Over time, the high-level diagram gradually evolves into a production-ready architecture.
Trade-Offs
Every architectural decision comes with a cost.
For example:
-
guaranteed delivery increases system complexity;
-
storing a complete audit history increases storage costs;
-
replication improves availability but consumes additional resources;
-
asynchronous processing improves resilience but introduces latency;
-
reliability mechanisms increase operational overhead.
Because of this, the architect's job is not to find the perfect solution.
The real challenge is finding the right set of trade-offs for a particular problem. There is rarely a universally correct answer. A design that is ideal for one organization may be entirely inappropriate for another. Architecture is ultimately the art of balancing competing concerns.
Architecture Design Is Iterative
In practice, architecture design rarely follows a neat sequence of steps.
For example, after performing capacity estimations, you may discover that storing data for five years exceeds the project's budget.
At that point, you might need to revisit the requirements and ask:
-
Do we really need five years of retention?
-
Can older records be archived?
-
Do all historical records require fast access?
Once the requirements change, the architecture may change as well.
This is why architecture design should be viewed as an iterative process rather than a linear one. Each iteration improves understanding of the problem and helps refine the solution.
The most effective architects are not those who get everything right on the first attempt. They are the ones who continuously challenge assumptions and adapt their designs as new information becomes available.
Real-World Constraints
Architectures are rarely designed in a vacuum.
There are almost always practical constraints:
-
the company's technology stack;
-
existing infrastructure;
-
team expertise;
-
available computing resources;
-
budget limitations.
Because of this, the technically optimal solution is not always the best business decision. In many cases, choosing a technology that the team already understands is preferable to introducing something new, even if the new technology appears superior on paper.
Of course, there are situations where adopting a new technology is justified. But those decisions should be supported by strong evidence and a clear business rationale.
Just as in earlier stages, seeking feedback from colleagues before implementation can significantly improve the final design. The cost of changing architecture is lowest before the first line of production code is written.

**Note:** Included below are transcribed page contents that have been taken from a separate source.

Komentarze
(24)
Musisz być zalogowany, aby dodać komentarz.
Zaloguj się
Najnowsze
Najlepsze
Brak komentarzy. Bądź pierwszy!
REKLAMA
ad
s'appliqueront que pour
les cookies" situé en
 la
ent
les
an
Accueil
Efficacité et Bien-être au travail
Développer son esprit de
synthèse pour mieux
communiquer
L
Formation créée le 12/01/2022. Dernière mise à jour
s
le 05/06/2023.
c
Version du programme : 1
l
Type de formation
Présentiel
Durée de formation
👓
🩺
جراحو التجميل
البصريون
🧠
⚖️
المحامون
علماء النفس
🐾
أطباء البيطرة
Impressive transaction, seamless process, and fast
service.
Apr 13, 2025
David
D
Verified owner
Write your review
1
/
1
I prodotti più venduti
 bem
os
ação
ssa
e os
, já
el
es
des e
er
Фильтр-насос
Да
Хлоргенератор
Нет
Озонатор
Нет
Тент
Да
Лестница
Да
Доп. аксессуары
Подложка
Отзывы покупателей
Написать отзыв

Why There Is No Such Thing as a Perfect Architecture
Architecture design is one of the most interesting and at the same time one of the most challenging areas of software engineering. Unlike many technical problems, architectural challenges rarely have a single correct answer. More often, there is a range of viable solutions, each with its own strengths, weaknesses, and trade-offs.
Every architectural decision is ultimately a bet on the future. When we choose a database, define service boundaries, introduce a message broker, or optimize for a specific scalability target, we are making assumptions about how the system will evolve. Sometimes those assumptions prove correct. Sometimes they don't.

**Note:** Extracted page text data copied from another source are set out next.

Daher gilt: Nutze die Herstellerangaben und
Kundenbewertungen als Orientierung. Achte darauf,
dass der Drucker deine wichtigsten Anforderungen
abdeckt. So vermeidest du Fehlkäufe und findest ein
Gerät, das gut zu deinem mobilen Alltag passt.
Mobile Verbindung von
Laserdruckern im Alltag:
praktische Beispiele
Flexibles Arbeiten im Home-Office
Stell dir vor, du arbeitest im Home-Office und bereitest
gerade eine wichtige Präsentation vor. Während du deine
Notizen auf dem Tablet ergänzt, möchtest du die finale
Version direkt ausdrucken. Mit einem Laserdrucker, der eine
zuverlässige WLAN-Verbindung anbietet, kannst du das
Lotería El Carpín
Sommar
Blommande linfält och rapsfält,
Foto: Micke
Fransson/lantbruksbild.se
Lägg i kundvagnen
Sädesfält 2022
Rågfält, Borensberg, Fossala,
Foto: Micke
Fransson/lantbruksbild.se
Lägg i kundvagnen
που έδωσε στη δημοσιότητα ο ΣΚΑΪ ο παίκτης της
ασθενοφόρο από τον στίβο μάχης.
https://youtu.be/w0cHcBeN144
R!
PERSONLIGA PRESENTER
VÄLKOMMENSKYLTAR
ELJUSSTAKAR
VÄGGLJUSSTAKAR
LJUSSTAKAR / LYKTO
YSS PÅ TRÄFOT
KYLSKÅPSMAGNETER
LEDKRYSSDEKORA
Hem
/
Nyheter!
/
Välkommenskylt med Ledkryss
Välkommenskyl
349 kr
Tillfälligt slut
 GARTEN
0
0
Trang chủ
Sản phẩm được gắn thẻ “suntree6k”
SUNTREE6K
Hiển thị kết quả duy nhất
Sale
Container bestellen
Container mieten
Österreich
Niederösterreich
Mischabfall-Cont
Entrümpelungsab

This is why there is no universal blueprint that can produce the perfect architecture for every situation. Every system operates under a unique combination of requirements, constraints, business goals, team capabilities, and expected growth. The architecture that works well for one company may be completely inappropriate for another.
Over time, engineers develop architectural intuition. That intuition is built through experience: designing systems, operating them in production, making mistakes, learning from failures, and observing which decisions stand the test of time.
Architecture will always involve uncertainty. But a structured process helps reduce that uncertainty and significantly lowers the chances of making arbitrary or poorly informed decisions. The goal is not to design the perfect system. The goal is to design a system that solves the right problem, satisfies the most important requirements, and remains maintainable as the system evolves.
And in practice, that's usually what good architecture looks like.